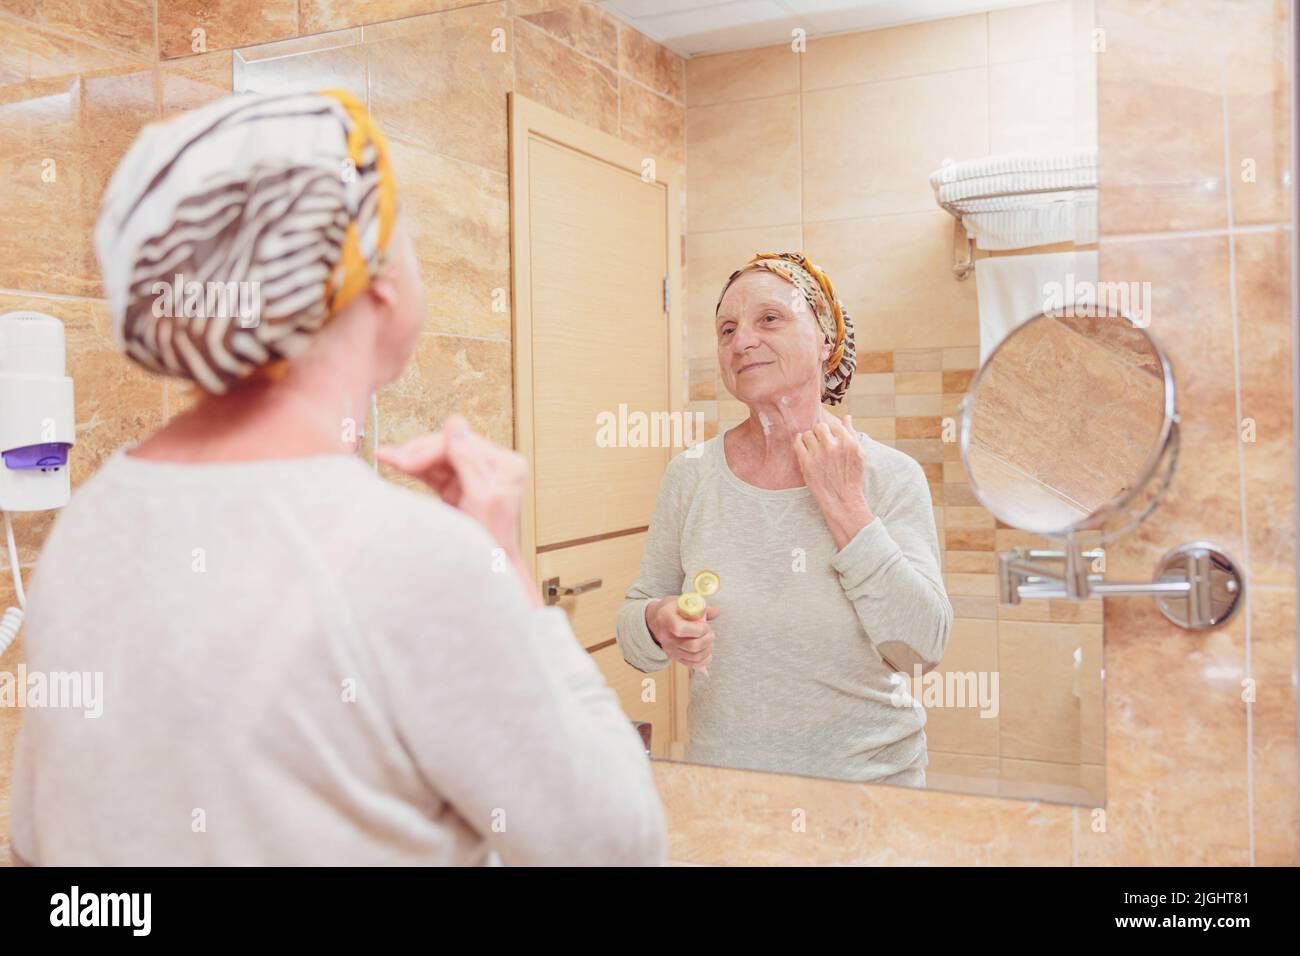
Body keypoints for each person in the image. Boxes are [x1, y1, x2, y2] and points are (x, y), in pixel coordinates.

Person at [9, 90, 666, 866]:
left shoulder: (88, 524)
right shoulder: (418, 559)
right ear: (376, 277)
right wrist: (504, 565)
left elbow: (37, 845)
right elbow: (614, 847)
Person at [615, 252, 953, 785]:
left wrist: (847, 506)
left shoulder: (889, 475)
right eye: (727, 328)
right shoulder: (691, 475)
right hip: (727, 793)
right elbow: (634, 632)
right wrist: (659, 623)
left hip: (871, 790)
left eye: (769, 319)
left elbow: (920, 650)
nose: (741, 341)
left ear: (826, 340)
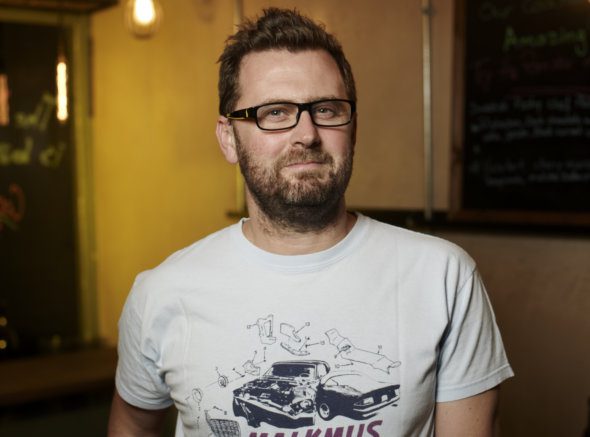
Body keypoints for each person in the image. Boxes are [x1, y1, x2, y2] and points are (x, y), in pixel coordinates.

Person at [108, 7, 513, 437]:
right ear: (228, 138)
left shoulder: (442, 277)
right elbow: (131, 427)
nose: (307, 134)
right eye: (275, 112)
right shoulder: (162, 294)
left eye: (326, 109)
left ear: (353, 128)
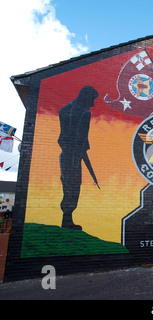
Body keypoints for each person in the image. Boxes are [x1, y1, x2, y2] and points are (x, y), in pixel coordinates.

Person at [58, 86, 99, 230]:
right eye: (92, 100)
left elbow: (66, 137)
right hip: (74, 157)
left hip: (64, 155)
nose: (93, 104)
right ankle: (67, 221)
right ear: (86, 97)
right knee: (74, 188)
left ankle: (66, 220)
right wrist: (76, 160)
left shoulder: (63, 110)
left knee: (67, 187)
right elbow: (81, 138)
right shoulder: (85, 114)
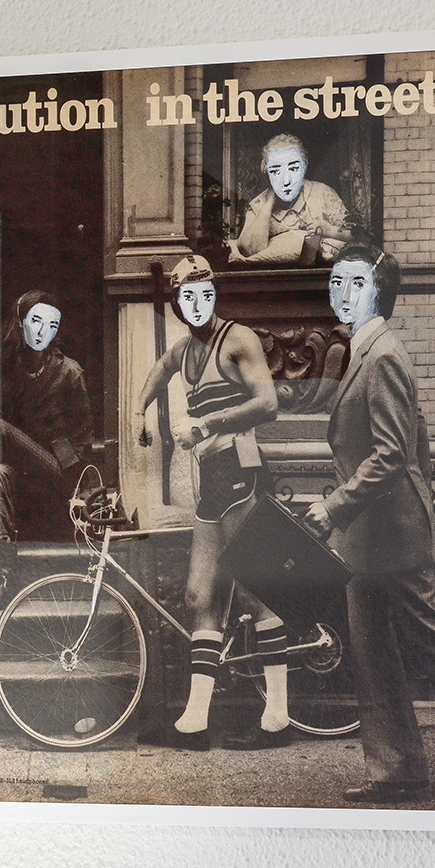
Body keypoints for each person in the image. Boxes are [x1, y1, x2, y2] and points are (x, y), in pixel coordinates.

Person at [302, 245, 435, 804]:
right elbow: (409, 449)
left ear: (378, 292)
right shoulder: (363, 351)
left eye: (355, 283)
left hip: (393, 536)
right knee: (372, 654)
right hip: (368, 539)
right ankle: (396, 770)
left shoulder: (381, 355)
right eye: (335, 281)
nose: (341, 292)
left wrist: (334, 507)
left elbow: (390, 455)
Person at [132, 256, 295, 744]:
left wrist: (205, 424)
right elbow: (159, 372)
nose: (198, 304)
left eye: (206, 294)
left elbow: (268, 403)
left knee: (252, 591)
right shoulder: (184, 350)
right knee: (198, 595)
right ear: (177, 304)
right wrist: (140, 412)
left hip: (241, 471)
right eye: (188, 297)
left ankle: (278, 718)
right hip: (213, 480)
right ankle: (195, 721)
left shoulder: (237, 338)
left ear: (215, 295)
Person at [0, 292, 91, 612]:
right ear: (20, 323)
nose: (43, 331)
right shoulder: (12, 370)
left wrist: (69, 474)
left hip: (60, 474)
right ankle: (7, 576)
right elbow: (12, 440)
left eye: (52, 324)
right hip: (26, 477)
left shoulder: (70, 372)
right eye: (36, 321)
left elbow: (83, 442)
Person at [229, 131, 353, 265]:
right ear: (266, 171)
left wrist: (328, 230)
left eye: (293, 169)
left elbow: (355, 236)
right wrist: (269, 202)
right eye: (275, 171)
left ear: (304, 165)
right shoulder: (258, 204)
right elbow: (248, 250)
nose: (286, 181)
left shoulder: (323, 193)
◆ ◆ ◆ ◆
▶ **Task brief**
For each line above that includes the word "wrist", make a copy of that line.

▶ **Output**
right wrist: (504, 565)
left wrist: (847, 506)
right wrist: (659, 623)
right wrist: (76, 160)
left wrist: (334, 507)
left wrist: (205, 424)
right wrist: (140, 412)
left wrist: (69, 474)
left wrist: (328, 230)
right wrist: (269, 202)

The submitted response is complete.